Large models often train best with a huge batch — thousands of examples per step —
because the
mini-batch
gradient is then a low-noise estimate of the true gradient. But a huge batch's
activations may not fit in GPU memory, even after
mixed
precision halves them. You are stuck with a batch a fraction of the size you want.
Gradient accumulation escapes the trap. Instead of one batch of size
K\cdot B (which won't fit), run K small
micro-batches of size B one after another, add up
their gradients, and take a single optimizer step. You pay in wall-clock time, but
you get the gradient of a batch K times larger than memory allows —
exactly, not approximately.
Deriving the accumulated gradient
Suppose the big batch you wish you could run is
\mathcal{B} of size K\cdot B. Split it
into K disjoint micro-batches
\mathcal{B}_1, \dots, \mathcal{B}_K, each of size
B. We show the accumulated gradient equals the big-batch gradient.
Step 1 — the big-batch gradient. It is the average of the per-example
gradients over all K B examples:
g_{\mathcal{B}} = \frac{1}{KB} \sum_{i \in \mathcal{B}} \nabla L_i(\theta).
Step 2 — split the sum over the micro-batches. The examples partition into
the K chunks, so the one big sum is the sum of
K chunk-sums (no approximation — just regrouping the terms):
\sum_{i \in \mathcal{B}} \nabla L_i = \sum_{k=1}^{K} \ \sum_{i \in \mathcal{B}_k} \nabla L_i.

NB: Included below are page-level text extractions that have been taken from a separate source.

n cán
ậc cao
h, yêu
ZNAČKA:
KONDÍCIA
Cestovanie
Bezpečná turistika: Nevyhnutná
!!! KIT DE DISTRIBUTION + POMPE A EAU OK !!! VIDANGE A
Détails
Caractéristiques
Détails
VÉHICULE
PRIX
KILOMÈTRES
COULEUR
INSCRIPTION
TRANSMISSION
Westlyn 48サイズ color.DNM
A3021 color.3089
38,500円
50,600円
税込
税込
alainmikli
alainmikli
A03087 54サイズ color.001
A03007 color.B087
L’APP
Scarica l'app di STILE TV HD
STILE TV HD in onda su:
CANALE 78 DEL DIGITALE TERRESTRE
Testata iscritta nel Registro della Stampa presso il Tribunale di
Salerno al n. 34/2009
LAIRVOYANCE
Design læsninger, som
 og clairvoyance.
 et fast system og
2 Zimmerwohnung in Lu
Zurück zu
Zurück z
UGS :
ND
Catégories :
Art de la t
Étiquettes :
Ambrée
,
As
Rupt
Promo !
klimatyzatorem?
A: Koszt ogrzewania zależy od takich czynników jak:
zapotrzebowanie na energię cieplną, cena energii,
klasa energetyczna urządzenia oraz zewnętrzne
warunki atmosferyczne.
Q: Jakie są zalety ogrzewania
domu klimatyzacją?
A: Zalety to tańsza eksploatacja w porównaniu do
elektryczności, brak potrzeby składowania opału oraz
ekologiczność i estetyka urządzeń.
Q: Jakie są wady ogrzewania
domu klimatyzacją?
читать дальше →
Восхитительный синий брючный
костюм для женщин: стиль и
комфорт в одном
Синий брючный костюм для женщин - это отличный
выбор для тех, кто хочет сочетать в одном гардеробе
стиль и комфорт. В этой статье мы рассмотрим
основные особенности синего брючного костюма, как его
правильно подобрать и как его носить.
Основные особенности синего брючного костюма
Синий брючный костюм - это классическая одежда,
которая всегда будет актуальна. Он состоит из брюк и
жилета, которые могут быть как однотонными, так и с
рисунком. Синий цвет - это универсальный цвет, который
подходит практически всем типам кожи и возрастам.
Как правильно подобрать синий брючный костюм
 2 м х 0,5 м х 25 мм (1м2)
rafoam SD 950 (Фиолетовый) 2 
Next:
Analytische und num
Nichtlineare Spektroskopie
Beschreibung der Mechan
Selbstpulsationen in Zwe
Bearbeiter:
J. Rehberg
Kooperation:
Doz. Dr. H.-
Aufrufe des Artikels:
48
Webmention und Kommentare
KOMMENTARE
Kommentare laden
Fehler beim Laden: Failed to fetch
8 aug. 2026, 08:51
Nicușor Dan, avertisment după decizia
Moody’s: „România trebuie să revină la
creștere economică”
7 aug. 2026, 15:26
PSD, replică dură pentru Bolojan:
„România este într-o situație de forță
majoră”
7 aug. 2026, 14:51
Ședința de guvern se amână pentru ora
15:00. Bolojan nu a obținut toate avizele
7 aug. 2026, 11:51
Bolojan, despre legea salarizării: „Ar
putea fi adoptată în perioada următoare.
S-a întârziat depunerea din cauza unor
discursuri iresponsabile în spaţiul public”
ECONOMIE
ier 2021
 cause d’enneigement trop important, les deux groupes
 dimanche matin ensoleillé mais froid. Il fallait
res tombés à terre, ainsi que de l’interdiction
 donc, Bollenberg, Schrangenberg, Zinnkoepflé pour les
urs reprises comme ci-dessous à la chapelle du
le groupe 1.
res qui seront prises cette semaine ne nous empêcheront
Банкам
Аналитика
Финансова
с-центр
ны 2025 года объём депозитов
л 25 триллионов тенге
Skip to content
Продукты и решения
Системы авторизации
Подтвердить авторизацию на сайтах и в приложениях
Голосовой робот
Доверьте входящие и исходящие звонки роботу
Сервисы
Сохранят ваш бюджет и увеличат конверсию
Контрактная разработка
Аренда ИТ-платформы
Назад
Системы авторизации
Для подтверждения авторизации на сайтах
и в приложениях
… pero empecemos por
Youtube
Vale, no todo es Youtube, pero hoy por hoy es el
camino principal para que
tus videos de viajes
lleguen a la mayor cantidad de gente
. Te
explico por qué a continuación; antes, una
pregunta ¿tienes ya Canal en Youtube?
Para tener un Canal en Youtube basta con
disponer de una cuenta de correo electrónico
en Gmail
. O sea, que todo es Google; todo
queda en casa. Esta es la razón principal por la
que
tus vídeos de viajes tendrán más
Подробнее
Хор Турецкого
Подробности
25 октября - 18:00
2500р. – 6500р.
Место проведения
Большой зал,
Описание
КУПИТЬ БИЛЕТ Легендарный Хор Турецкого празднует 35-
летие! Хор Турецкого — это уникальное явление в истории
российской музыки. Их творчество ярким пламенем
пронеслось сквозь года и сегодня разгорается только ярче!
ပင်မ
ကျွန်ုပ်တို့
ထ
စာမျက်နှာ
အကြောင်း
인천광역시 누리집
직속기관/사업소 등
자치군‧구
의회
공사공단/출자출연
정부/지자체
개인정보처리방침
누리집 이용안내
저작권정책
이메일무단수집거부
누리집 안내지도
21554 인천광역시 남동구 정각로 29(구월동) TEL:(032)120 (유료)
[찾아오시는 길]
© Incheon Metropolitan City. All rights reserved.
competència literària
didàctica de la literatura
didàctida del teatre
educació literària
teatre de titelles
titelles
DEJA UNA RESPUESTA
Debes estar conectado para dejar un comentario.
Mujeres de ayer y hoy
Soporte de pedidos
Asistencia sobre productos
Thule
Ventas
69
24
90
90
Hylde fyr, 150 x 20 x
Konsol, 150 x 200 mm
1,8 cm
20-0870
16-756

Step 3 — name each micro-batch's gradient. Let
g_k be the average gradient over micro-batch
k — exactly what one ordinary forward/backward on that chunk
computes:
g_k = \frac{1}{B} \sum_{i \in \mathcal{B}_k} \nabla L_i, \qquad\text{so}\qquad \sum_{i \in \mathcal{B}_k} \nabla L_i = B\, g_k.
Step 4 — substitute and simplify. Put Step 3 into Steps 1–2; the
B cancels and the big-batch gradient is just the
mean of the micro-batch gradients:
g_{\mathcal{B}} = \frac{1}{KB} \sum_{k=1}^{K} B\, g_k = \frac{1}{K} \sum_{k=1}^{K} g_k.
Step 5 — accumulate, then step once. So run the
K micro-batches, sum their gradients into one buffer, and
divide by K (or sum each g_k/K) before a
single optimizer update:
\theta \leftarrow \theta - \eta\, \underbrace{\frac{1}{K}\sum_{k=1}^{K} g_k}_{=\,g_{\mathcal{B}}}.
The result is bit-for-bit the step the giant batch would have taken — the
effective batch size is K\cdot B, while peak
memory only ever holds one micro-batch of B. You traded
K\times the time for K\times the batch,
at constant memory.
Splitting a batch of size K B into K
micro-batches of size B:
-
Accumulate then step. Sum the K micro-batch
gradients and take one optimizer step (not K steps).
-
Effective batch. The optimizer sees an effective batch size of
K \cdot B, at the memory cost of a single micro-batch
B.
-
Exactly the large-batch gradient. By linearity,
\tfrac{1}{K}\sum_k g_k = g_{\mathcal{B}} — identical to the
gradient of the full KB-batch, not an approximation.
Accumulation is a pure time-for-memory trade: K micro-batches run
sequentially, so a step takes about K\times as long, but
peak memory never exceeds one micro-batch. When memory is the wall and you have only one
device, that is exactly the trade you want.
The picture sharpens next to its sibling,
data
parallelism, which runs the chunks in parallel across many GPUs and
all-reduces their gradients — same accumulated mean
\tfrac1K\sum_k g_k, but in wall-clock time of one micro-batch
instead of K. In practice the two compose: each GPU
accumulates a few micro-batches locally, and the cluster
all-reduces across GPUs, so the effective batch is
(\text{GPUs}) \times K \times B. Accumulation buys batch when you
are out of memory; parallelism buys batch when you have spare GPUs.